── Data to use

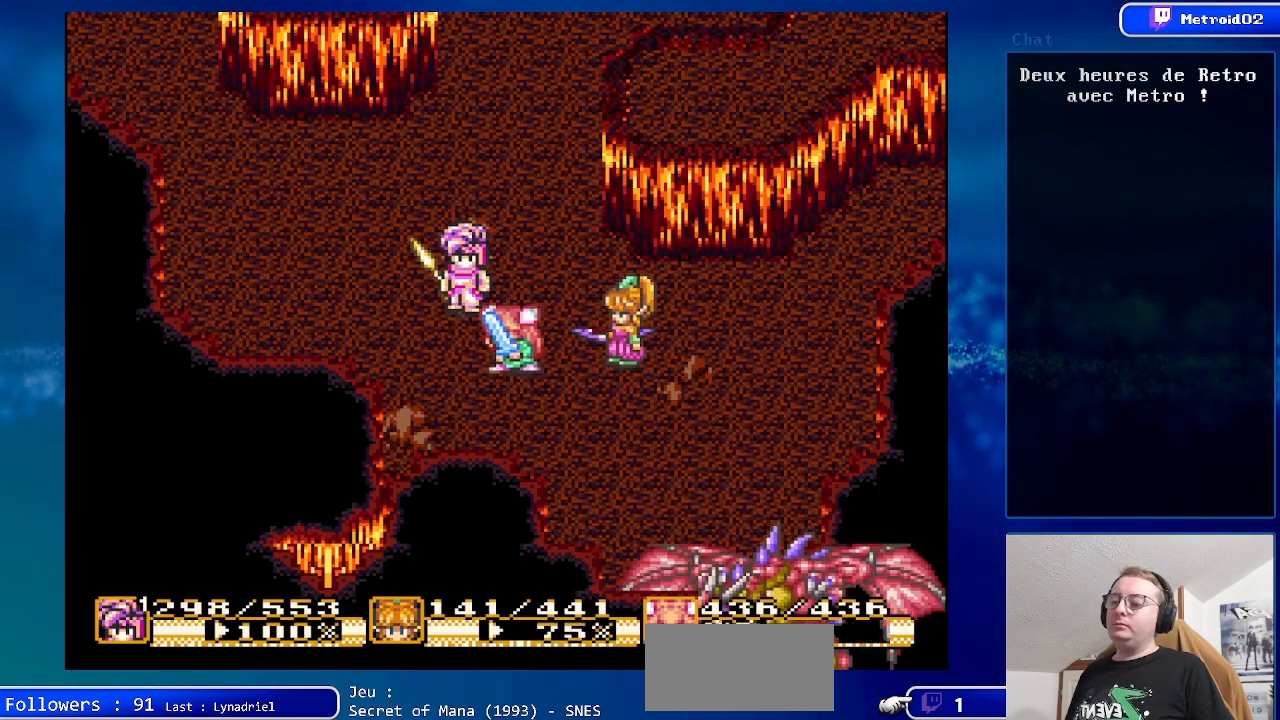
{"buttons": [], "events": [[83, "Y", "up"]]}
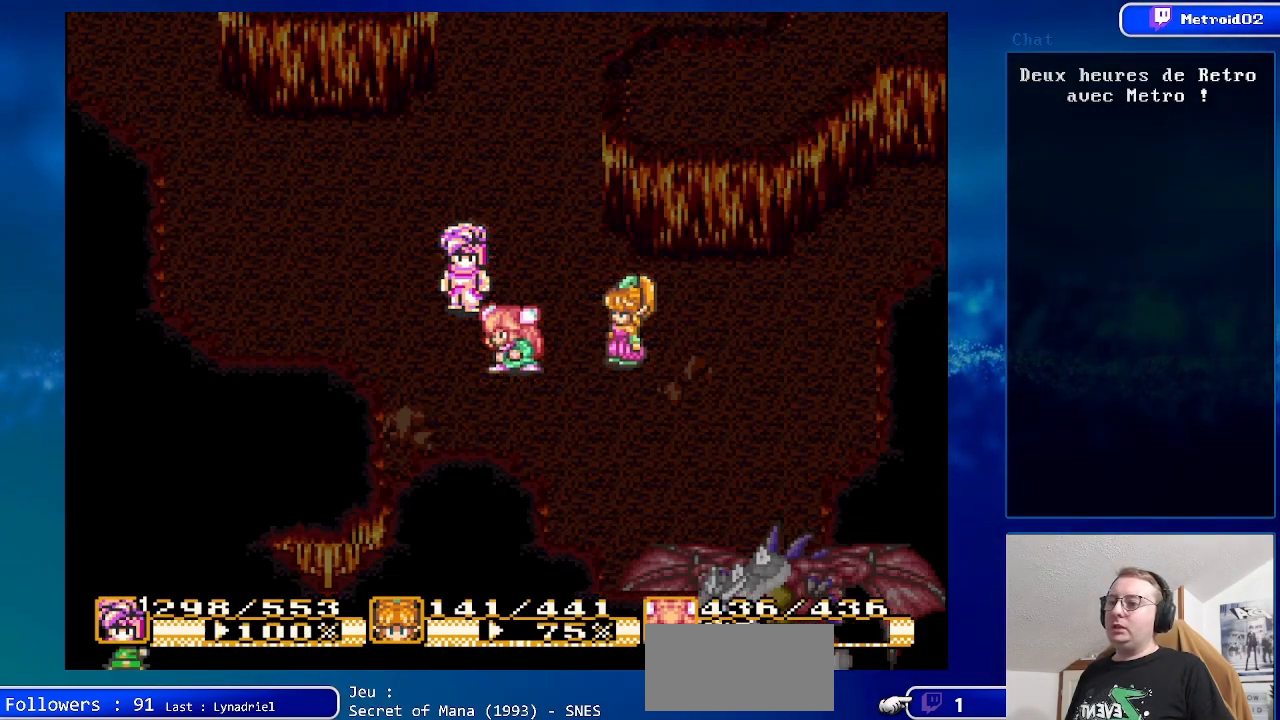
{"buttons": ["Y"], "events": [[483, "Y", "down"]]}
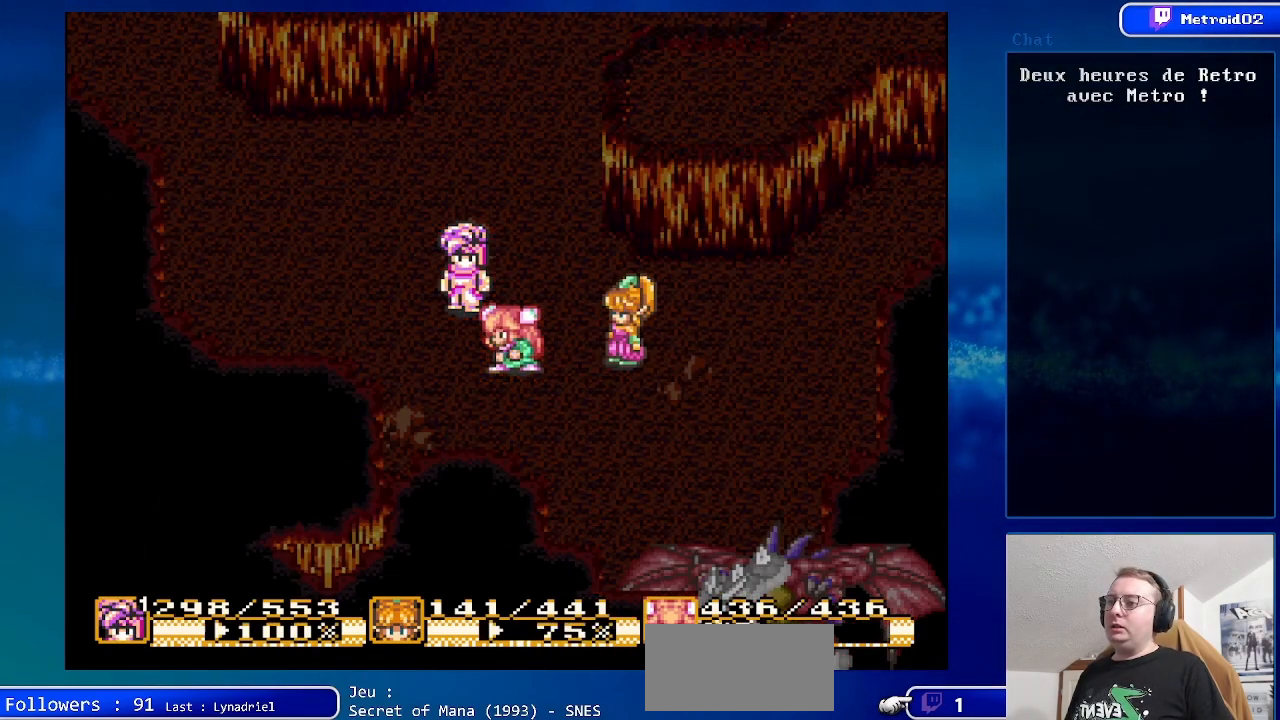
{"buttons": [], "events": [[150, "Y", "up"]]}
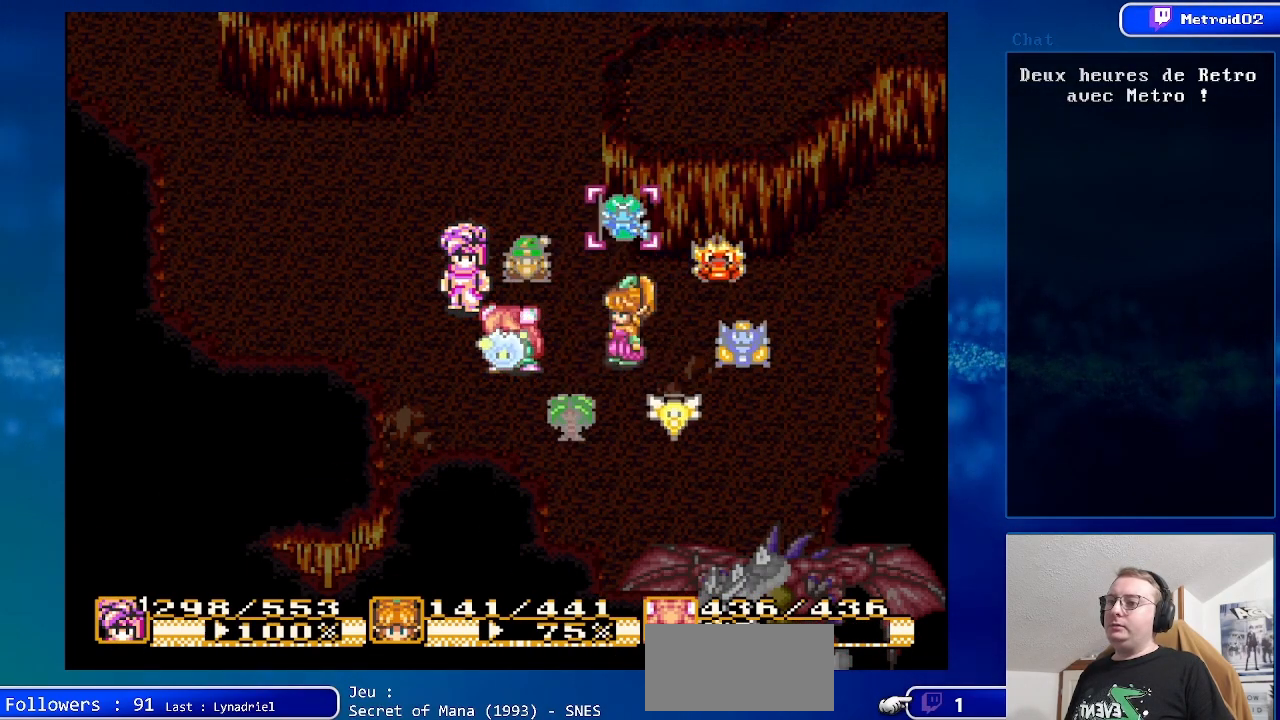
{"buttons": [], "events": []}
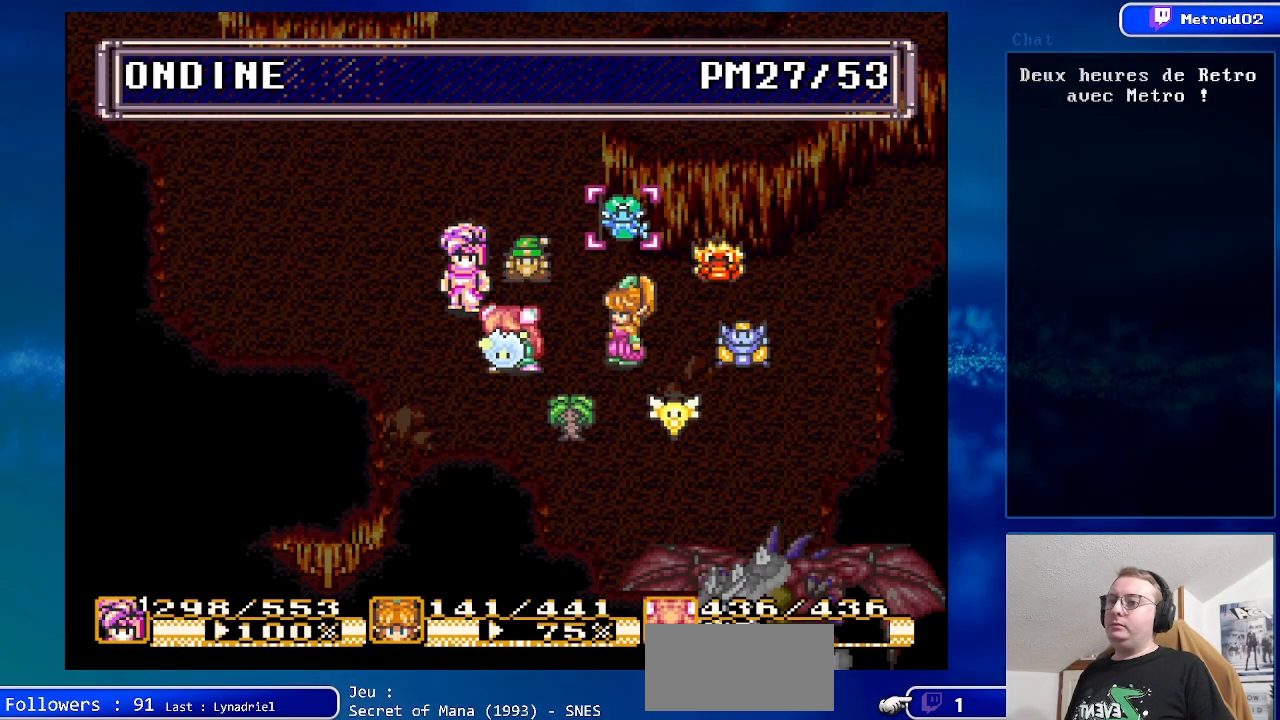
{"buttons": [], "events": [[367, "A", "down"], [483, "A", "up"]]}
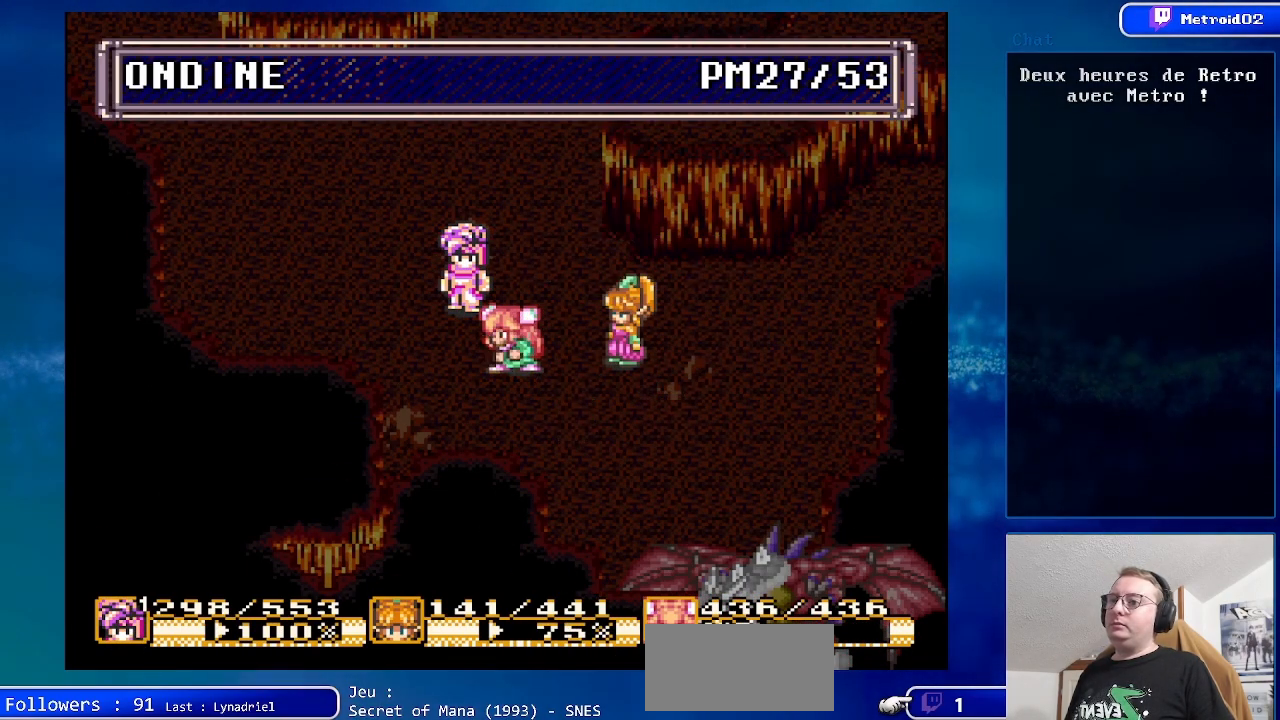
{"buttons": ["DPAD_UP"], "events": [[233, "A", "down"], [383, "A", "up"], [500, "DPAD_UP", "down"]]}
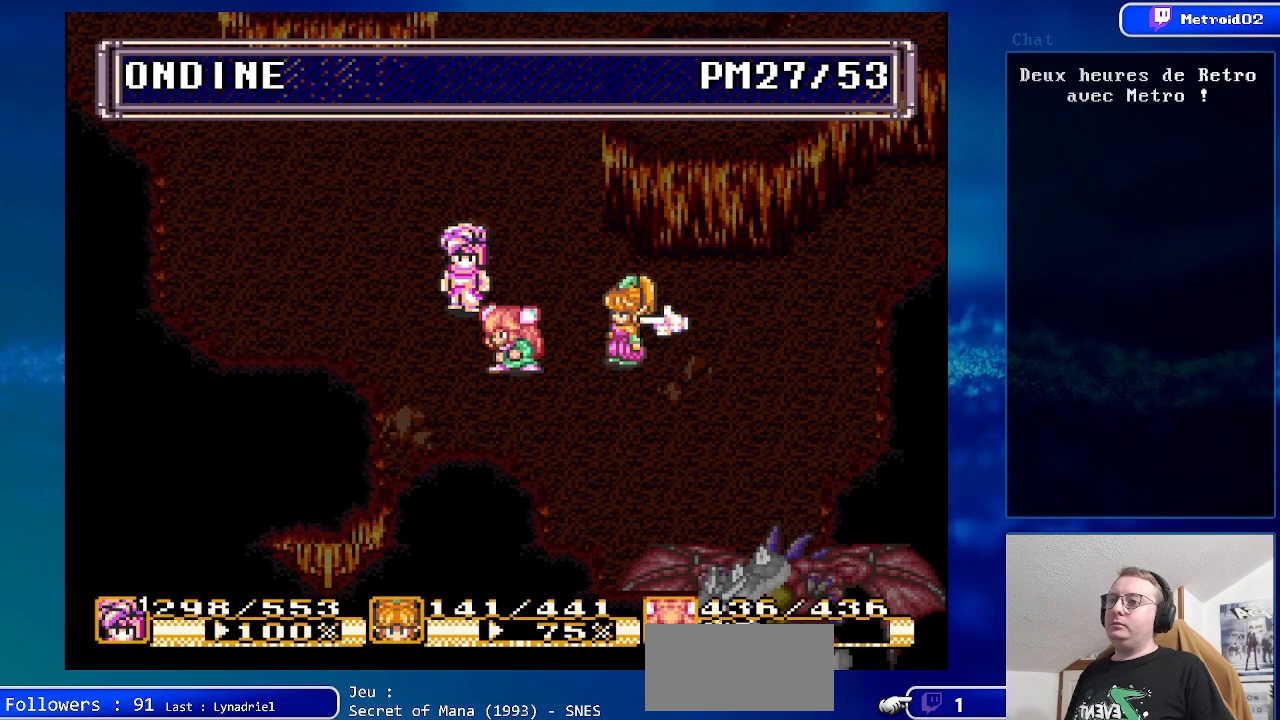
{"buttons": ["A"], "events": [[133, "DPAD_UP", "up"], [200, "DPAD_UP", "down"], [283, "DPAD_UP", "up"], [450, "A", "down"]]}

────

_Task prompt_. Please give all of the data again, exact and free of pictures.

_Worked solution_.
{"buttons": [], "events": [[83, "Y", "up"]]}
{"buttons": ["Y"], "events": [[483, "Y", "down"]]}
{"buttons": [], "events": [[150, "Y", "up"]]}
{"buttons": [], "events": []}
{"buttons": [], "events": [[367, "A", "down"], [483, "A", "up"]]}
{"buttons": ["DPAD_UP"], "events": [[233, "A", "down"], [383, "A", "up"], [500, "DPAD_UP", "down"]]}
{"buttons": ["A"], "events": [[133, "DPAD_UP", "up"], [200, "DPAD_UP", "down"], [283, "DPAD_UP", "up"], [450, "A", "down"]]}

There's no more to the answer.